Consider, for a moment, a passion for cupcakes. One might be passionate about cupcakes, committed to them with one’s whole heart, believing that cupcakes are, in fact, the best combination of sugar, butter, flour and eggs that is humanly achievable. One might be so passionate that one seeks to share the marvel of the cupcake with anyone who will take a bite.

But even being that passionate about cupcakes does not preclude the alternative - that a Victoria sponge cake is something one could be equally passionate about and that there would be nothing wrong with this. It must be conceded that it is at least possible for such a passion for Victoria sponge to be justified, even if one cannot personally see how a Victoria sponge cake could beat, say, a baby pink chocolate Georgetown cupcake. One's passion may be all consuming, but it is really just an extreme preference for cupcake.

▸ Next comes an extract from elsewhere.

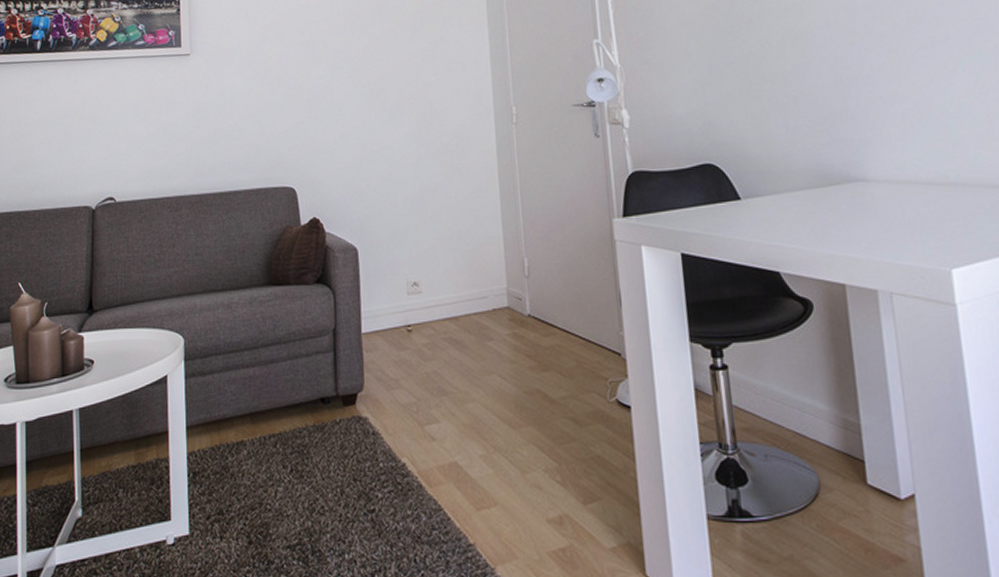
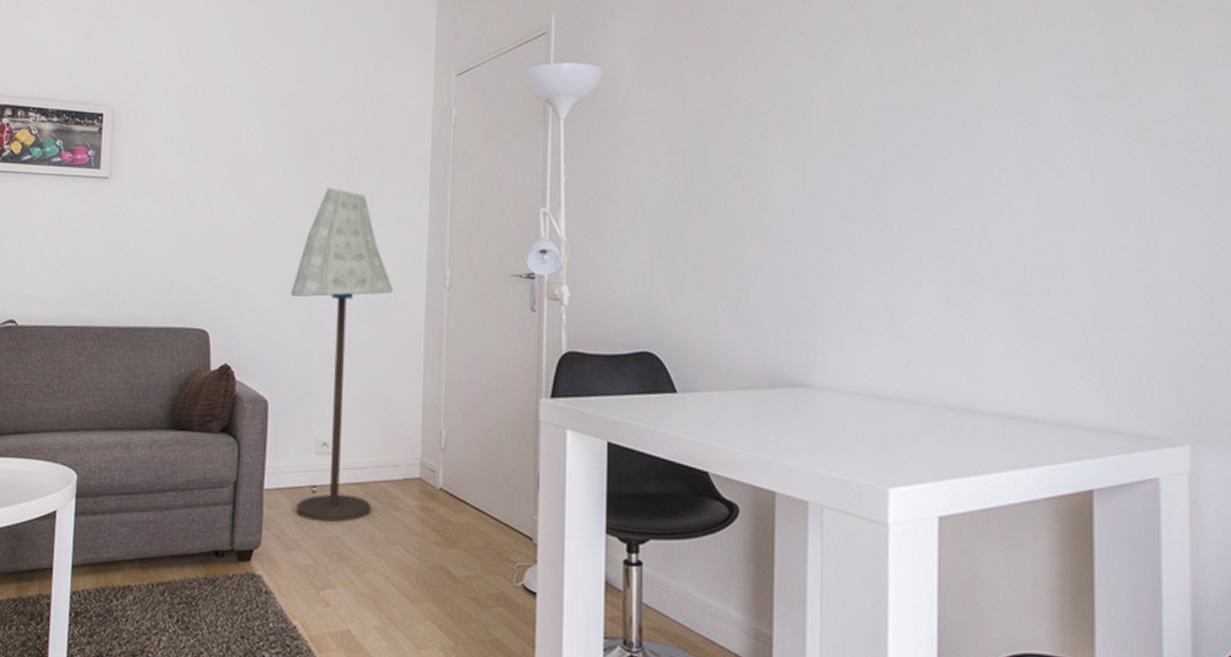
floor lamp: none [368,41,465,360] -> present [290,187,394,523]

And if it is possible for another person to have a passion for Victoria sponge then it is equally possible for one's own undying love for cupcakes to be replaced with a passion for another form of dessert. In other words, there is nothing intrinsic to passion, of this kind, that precludes the possibility of a change of allegiance  Moreover, there is nothing about this kind of passion that makes it somehow wrong to swap allegiances -  inconsistent, perhaps, but not wrong.

The kind of passion that the Christian should posses, on the other hand, is the kind which considers no alternatives possible. This is not to say that alternatives are not presented as if they are possible; only that the alternatives themselves are dependent upon the truth of Christianity. It is possible to come up with an alternative conceptually, but that is only possible because Christianity is true. This kind of passion not only prefers the Biblical view, but considers all others to be immoral, hostile to truth and dependent upon the truth of scripture for their very existence.

This is what undergirds Paul's speech to the Athenians (here). Paul is asked to speak about his strange view that Jesus was raised from the dead. Instead of presenting a passionate plea for the Athenians to join him in his belief, Paul explains that the Athenian propensity to make idols (the "temple of the unknown god") is only possible since the Old Testament is true. When he finally gets round to saying anything about the resurrection Paul calls it a sign of judgement on the Athenians for their unbelief.